■ Consigne
Dans le texte sur les blocages d'universités, pourquoi la ministre de l'Enseignement supérieur dit-elle s'être engagée auprès des présidents d'université ?

Blocages d'universités : "Autour de 7 millions d'euros" de dégâts, estime la ministre de l'Enseignement supérieur

Le chiffre de cinq millions d'euros de dégâts avait été avancé, dans un premier temps, par les autorités. 

La faculté Paul-Valéry à Montpellier bloquée le 28 mars 2018.
La faculté Paul-Valéry à Montpellier bloquée le 28 mars 2018. (JEAN-MARC LALLEMAND / BELGA MAG/AFP)

Les dégradations commises lors des blocages d'universités au printemps ont engendré "autour de sept millions d'euros" de frais de réparations, au lieu des "cinq millions d'euros" prévus il y a deux mois, a annoncé lundi 13 août la ministre de l'Enseignement supérieur, Frédérique Vidal.

"Je me suis engagée auprès des présidents d'université de manière à ce que les bâtiments puissent être remis en l'état et remis en fonctionnement pour que la rentrée se déroule bien", a dit la ministre sur RTL.

"On n'avait jamais vu des gens venir casser dans les universités"

■ Données enregistrées

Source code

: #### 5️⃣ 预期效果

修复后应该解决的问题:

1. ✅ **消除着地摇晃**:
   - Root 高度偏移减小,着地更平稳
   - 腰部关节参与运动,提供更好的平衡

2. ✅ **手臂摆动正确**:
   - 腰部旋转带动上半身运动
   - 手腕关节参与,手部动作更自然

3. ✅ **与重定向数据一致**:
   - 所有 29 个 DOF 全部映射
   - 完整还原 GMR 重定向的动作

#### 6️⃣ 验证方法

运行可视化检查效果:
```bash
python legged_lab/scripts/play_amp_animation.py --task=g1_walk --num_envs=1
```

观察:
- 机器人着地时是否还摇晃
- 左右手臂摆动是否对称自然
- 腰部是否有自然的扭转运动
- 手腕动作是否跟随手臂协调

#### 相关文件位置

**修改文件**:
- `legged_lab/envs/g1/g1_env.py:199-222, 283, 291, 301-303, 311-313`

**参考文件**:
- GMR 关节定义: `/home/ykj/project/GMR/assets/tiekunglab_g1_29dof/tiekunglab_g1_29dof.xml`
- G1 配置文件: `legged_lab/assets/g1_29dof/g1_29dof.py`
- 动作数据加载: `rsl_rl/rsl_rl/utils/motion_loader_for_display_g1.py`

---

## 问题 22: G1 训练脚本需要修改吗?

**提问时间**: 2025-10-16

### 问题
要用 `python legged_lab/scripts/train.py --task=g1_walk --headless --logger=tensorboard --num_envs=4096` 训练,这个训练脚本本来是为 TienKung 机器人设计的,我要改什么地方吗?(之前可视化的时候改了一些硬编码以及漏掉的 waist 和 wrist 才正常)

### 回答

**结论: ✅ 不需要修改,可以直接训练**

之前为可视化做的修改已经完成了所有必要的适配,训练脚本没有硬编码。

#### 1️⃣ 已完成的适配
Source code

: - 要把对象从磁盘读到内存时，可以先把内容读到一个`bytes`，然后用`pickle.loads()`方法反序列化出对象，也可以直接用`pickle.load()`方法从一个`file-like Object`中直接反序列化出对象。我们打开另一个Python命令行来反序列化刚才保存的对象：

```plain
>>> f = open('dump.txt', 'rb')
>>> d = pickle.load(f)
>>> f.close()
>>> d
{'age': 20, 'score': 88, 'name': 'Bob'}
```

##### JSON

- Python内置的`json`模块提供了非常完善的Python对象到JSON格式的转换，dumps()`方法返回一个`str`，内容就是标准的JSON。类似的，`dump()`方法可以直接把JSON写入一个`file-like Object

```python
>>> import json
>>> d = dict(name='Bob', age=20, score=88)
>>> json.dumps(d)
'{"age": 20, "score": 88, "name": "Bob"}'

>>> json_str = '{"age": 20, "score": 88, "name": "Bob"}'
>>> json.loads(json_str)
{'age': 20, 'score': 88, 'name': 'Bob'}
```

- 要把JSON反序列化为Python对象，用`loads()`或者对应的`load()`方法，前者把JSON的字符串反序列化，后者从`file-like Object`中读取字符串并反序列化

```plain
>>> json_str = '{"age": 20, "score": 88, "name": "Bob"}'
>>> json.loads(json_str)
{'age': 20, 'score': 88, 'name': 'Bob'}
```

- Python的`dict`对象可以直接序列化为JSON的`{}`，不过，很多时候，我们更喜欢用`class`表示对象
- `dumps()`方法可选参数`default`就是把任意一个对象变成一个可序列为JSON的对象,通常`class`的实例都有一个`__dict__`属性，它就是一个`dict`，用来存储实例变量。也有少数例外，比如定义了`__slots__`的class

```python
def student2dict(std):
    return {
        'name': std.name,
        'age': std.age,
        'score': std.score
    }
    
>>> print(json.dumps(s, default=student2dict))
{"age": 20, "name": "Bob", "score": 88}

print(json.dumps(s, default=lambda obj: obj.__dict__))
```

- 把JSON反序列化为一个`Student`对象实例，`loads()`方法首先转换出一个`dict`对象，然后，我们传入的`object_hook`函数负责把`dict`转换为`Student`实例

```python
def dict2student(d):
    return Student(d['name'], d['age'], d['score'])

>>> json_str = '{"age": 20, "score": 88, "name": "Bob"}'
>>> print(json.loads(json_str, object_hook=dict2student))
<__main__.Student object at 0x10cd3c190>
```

■ Réponse rédigée
Elle s'est engagée afin que les bâtiments puissent être remis en état et remis en fonctionnement, pour que la rentrée se déroule bien.